The Velvet Underground — “Sister Ray” (from White Light/White Heat, 1968)
The original extended meltdown. Apparently the producer for this session walked out in despair after the band turned everything up to 11 and proceeded to make the most unholy racket anyone had ever heard in 1968. Oh, and the lyric concerns a murder that everyone else in the song is too wasted on heroin to pay much attention to.
Tom Waits — “Anywhere I Lay My Head” (from Rain Dogs, 1985)
Rarely has a song about homelessness sounded so defiantly romantic and beautiful. (Nor, indeed, has an entire album about homelessness sounded so defiantly romantic and beautiful.)
Kanye West — “Who Will Survive in America?” (from My Beautiful Dark Twisted Fantasy, 2010)

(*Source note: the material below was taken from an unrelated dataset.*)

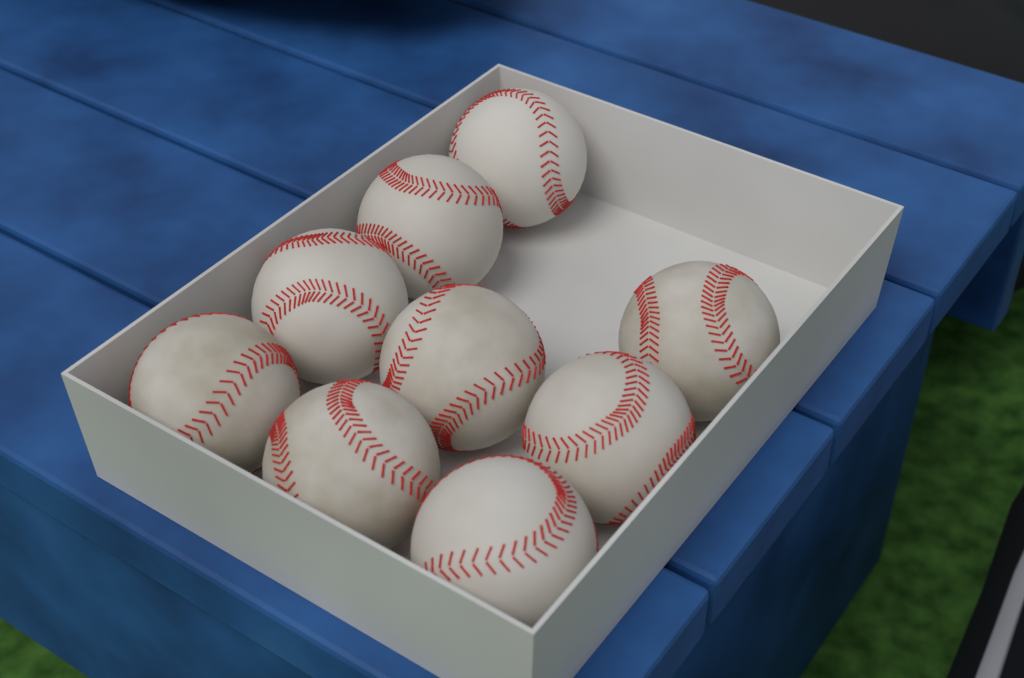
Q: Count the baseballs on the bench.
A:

West is another rare exception to the hip hop closing track rule — whether it’s “Bound 2” from Yeezus or “Last Call” from The Colllege Dropout, he’s tended to close his records on a high note. It’s the last couple of tracks on My Beautiful Dark Twisted Fantasy that really demonstrate his ability to transition seamlessly from the ridiculous to the sublime, though. From the comedy of the extended outro to “Blame Game” (“Yeezy taught me!”) through the reflectiveness of “Lost in the World” (feat. Bon Iver!) to this coruscating closing track, which deploys an extensive Gil Scott-Heron sample in its bleak vision of race relations in America.

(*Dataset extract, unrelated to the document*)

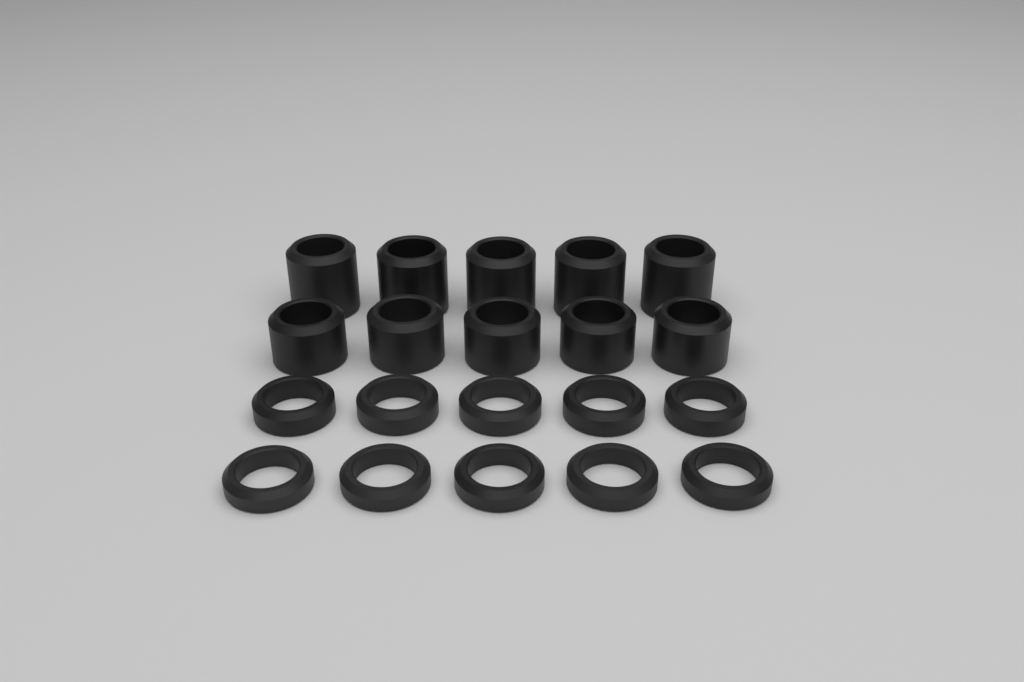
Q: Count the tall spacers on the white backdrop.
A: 10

Lucinda Williams — “Jackson” (from Car Wheels on a Gravel Road, 1998)
This lyric reads like a modern reinterpretation of the aforementioned “Before I Get to Phoenix,” except for one key difference: instead of looking back and wondering how the person she’s leaving behind is going to be feeling, Williams is looking forward and thinking about how she’ll feel. And the answer? She’ll be doing just fine, thanks.

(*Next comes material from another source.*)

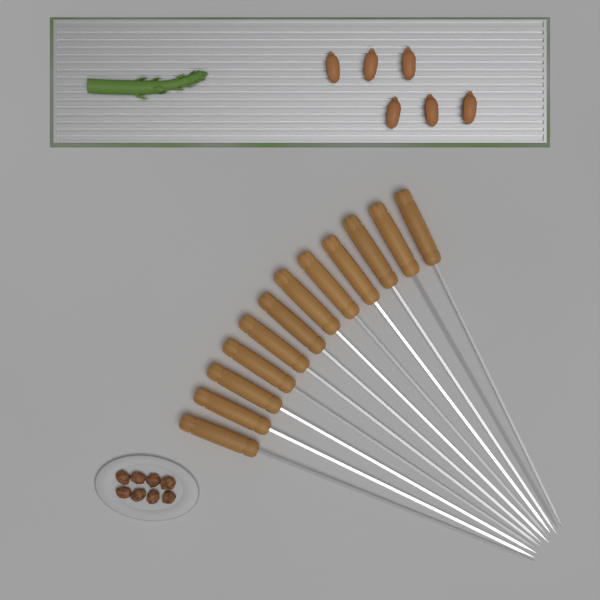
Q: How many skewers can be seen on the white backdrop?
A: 12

X — “The World’s a Mess; It’s In My Kiss” (from Los Angeles, 1980)
All the more relevant today, sadly.
X-Ray Spex — “The Day the World Turned Day-Glo” (from Germ-Free Adolescents, 1978)
And finally: punk surrealism at its finest, and a pretty compelling portrait of a plastic world in which everything is fake. (Compare the imagery here and that of, say, Radiohead’s “Fake Plastic Trees” or Fad Gadget’s “Back to Nature”.)